▶ **Records provided**
⁂

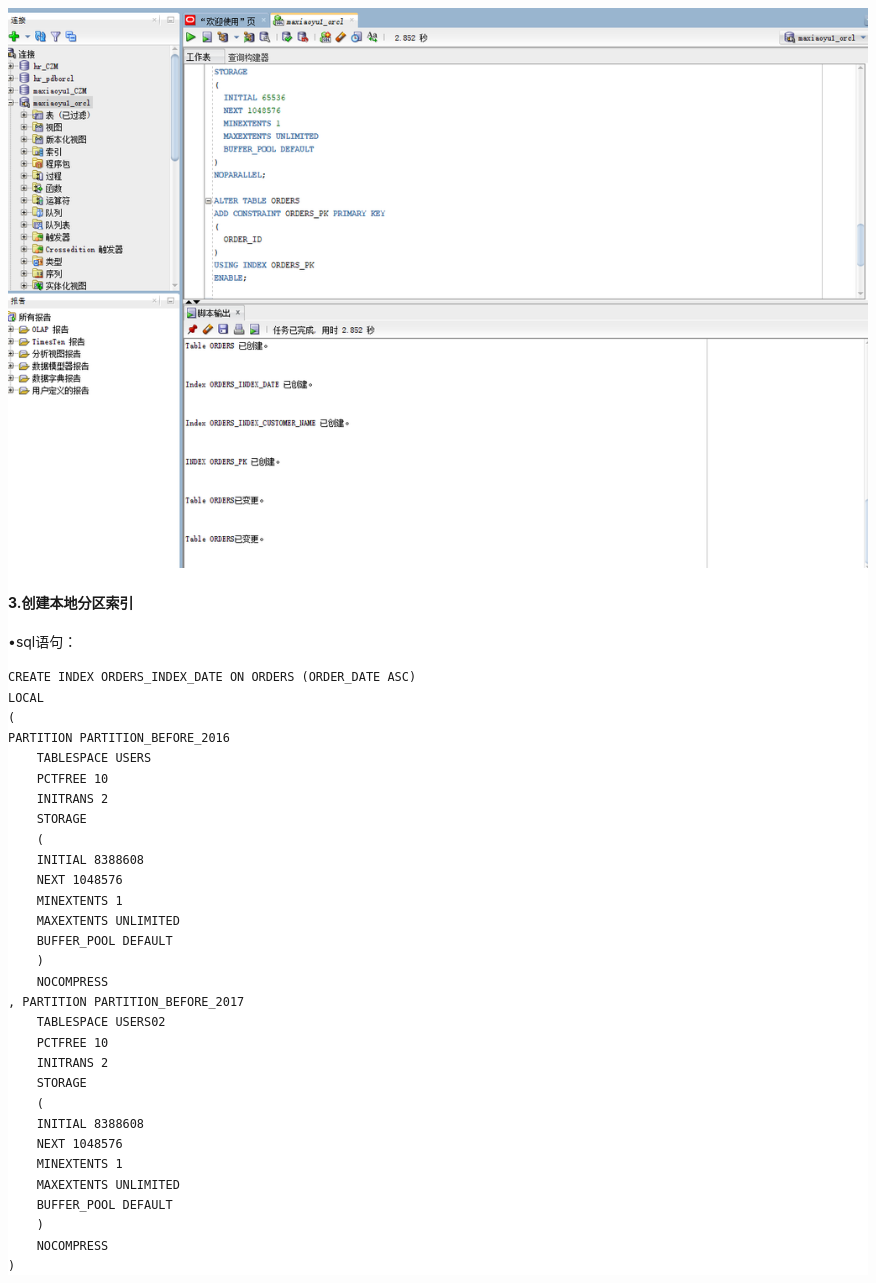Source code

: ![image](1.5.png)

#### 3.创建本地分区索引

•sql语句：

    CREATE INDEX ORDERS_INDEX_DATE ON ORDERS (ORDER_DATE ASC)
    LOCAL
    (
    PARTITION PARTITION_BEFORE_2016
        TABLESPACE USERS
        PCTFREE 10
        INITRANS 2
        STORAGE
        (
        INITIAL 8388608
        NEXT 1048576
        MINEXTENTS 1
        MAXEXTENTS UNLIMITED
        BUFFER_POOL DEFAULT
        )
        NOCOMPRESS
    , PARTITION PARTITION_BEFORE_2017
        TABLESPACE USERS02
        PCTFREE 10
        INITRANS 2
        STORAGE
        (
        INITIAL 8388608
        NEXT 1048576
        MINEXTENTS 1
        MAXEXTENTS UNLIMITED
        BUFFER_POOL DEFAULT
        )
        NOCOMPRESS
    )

⁂

▶ **Task goal**
A verbatim copy of every entry is wanted; the pictures stay out of it.

▶ **Task result**
Source code

: ![image](1.5.png)

#### 3.创建本地分区索引

•sql语句：

    CREATE INDEX ORDERS_INDEX_DATE ON ORDERS (ORDER_DATE ASC)
    LOCAL
    (
    PARTITION PARTITION_BEFORE_2016
        TABLESPACE USERS
        PCTFREE 10
        INITRANS 2
        STORAGE
        (
        INITIAL 8388608
        NEXT 1048576
        MINEXTENTS 1
        MAXEXTENTS UNLIMITED
        BUFFER_POOL DEFAULT
        )
        NOCOMPRESS
    , PARTITION PARTITION_BEFORE_2017
        TABLESPACE USERS02
        PCTFREE 10
        INITRANS 2
        STORAGE
        (
        INITIAL 8388608
        NEXT 1048576
        MINEXTENTS 1
        MAXEXTENTS UNLIMITED
        BUFFER_POOL DEFAULT
        )
        NOCOMPRESS
    )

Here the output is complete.